→ **WORK TO DO**
Write out everything below from the line containing "Document page, 1500x1125 pixels." down to the line containing "picture [0, 0, 1500, 1125]", both ends included, without changing a single character.

→ **DATA RECORDS**
** begin **
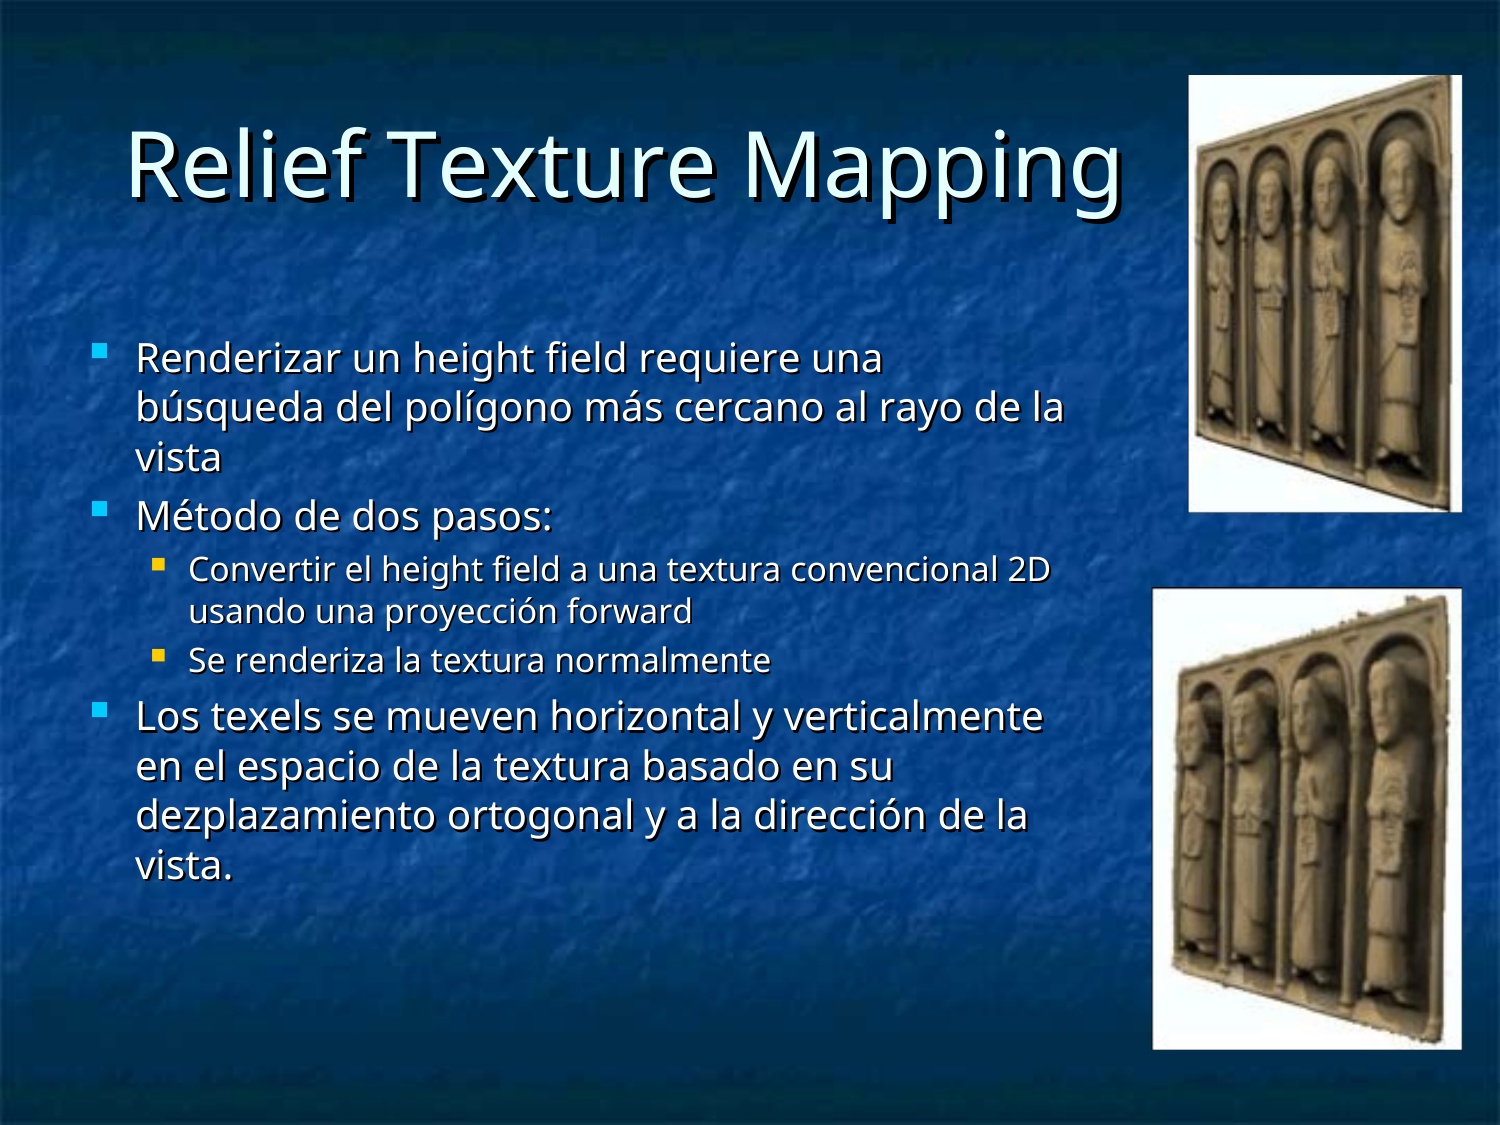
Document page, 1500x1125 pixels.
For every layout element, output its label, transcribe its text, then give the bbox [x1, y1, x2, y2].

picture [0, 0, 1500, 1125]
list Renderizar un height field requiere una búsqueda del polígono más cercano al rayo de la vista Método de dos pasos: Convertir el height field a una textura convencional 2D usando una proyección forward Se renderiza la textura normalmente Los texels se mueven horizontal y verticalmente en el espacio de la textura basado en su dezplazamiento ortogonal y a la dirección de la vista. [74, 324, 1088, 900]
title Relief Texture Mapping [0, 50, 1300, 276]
** end **
** begin **
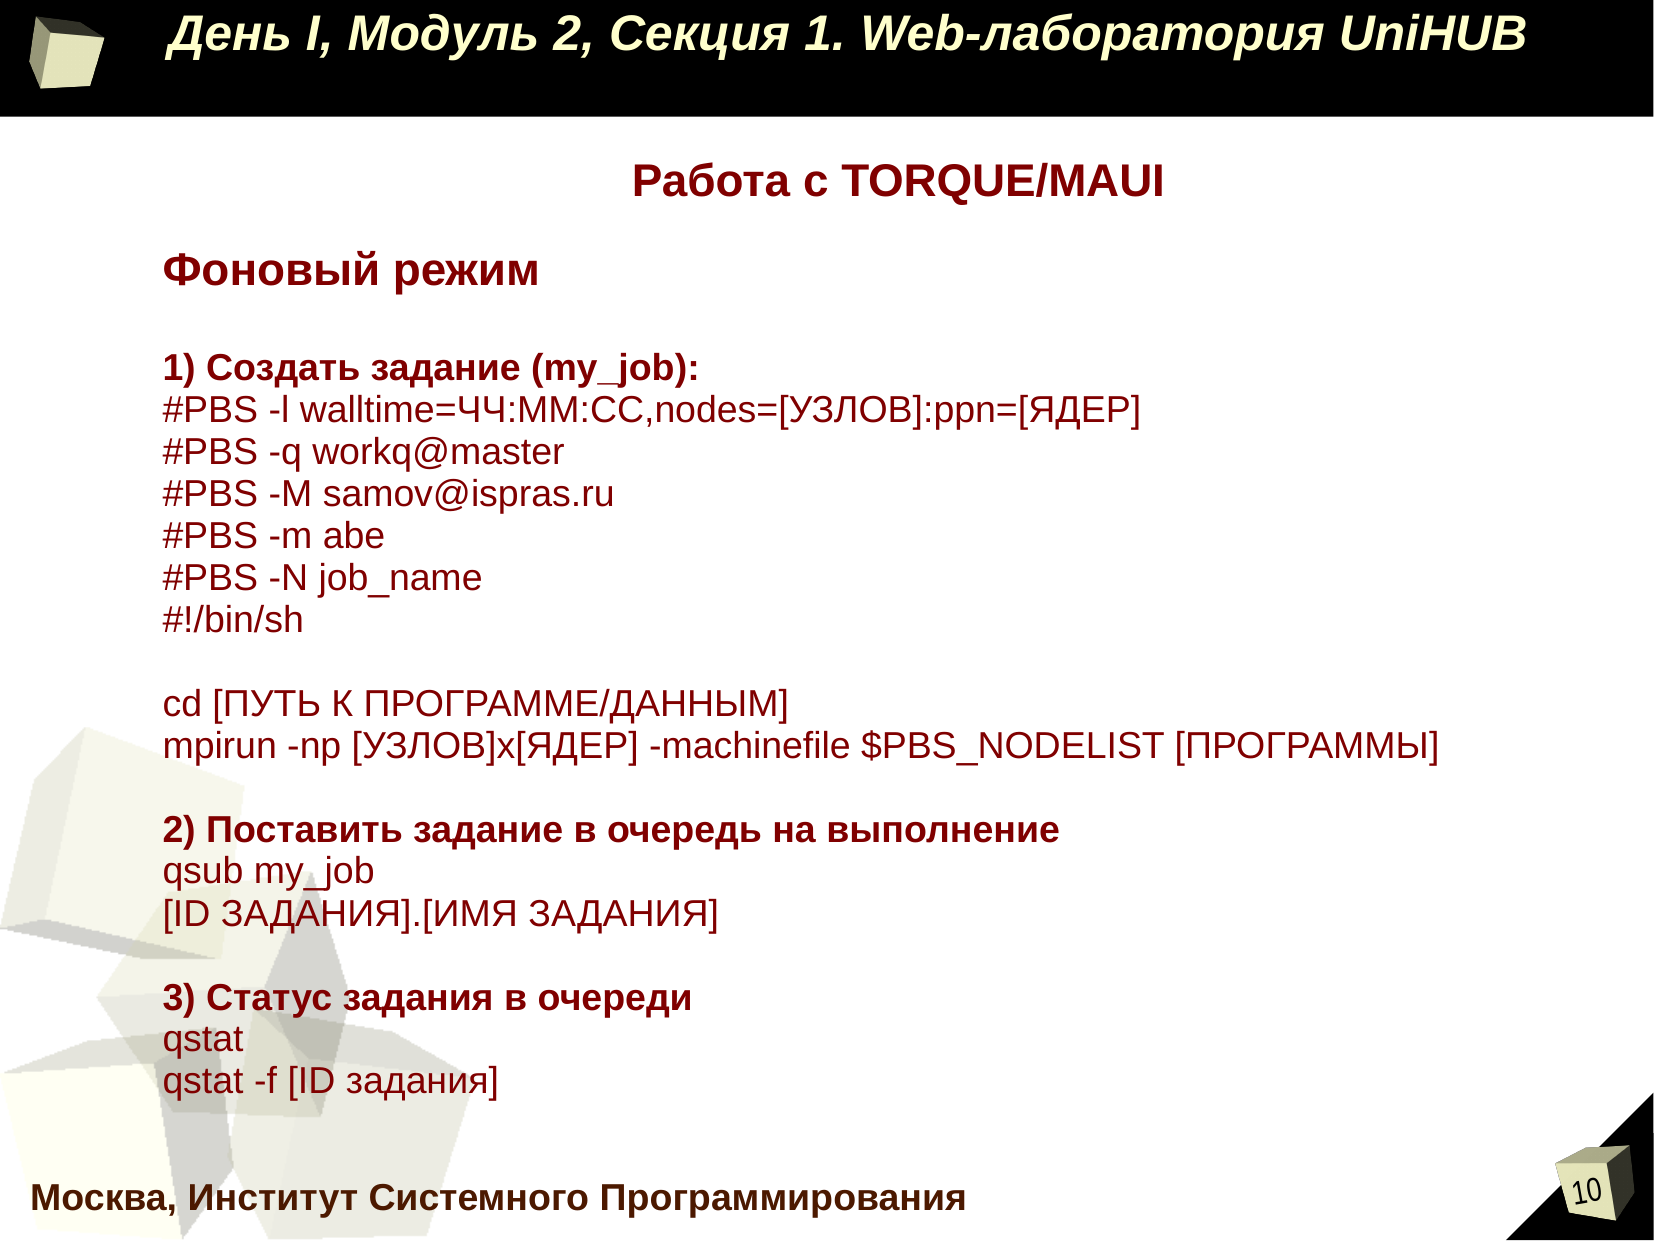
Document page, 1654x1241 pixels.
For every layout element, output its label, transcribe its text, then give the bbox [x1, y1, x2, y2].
** end **
→ **RESULT**
Document page, 1500x1125 pixels.
For every layout element, output its label, transcribe its text, then give the bbox [x1, y1, x2, y2].

picture [0, 0, 1500, 1125]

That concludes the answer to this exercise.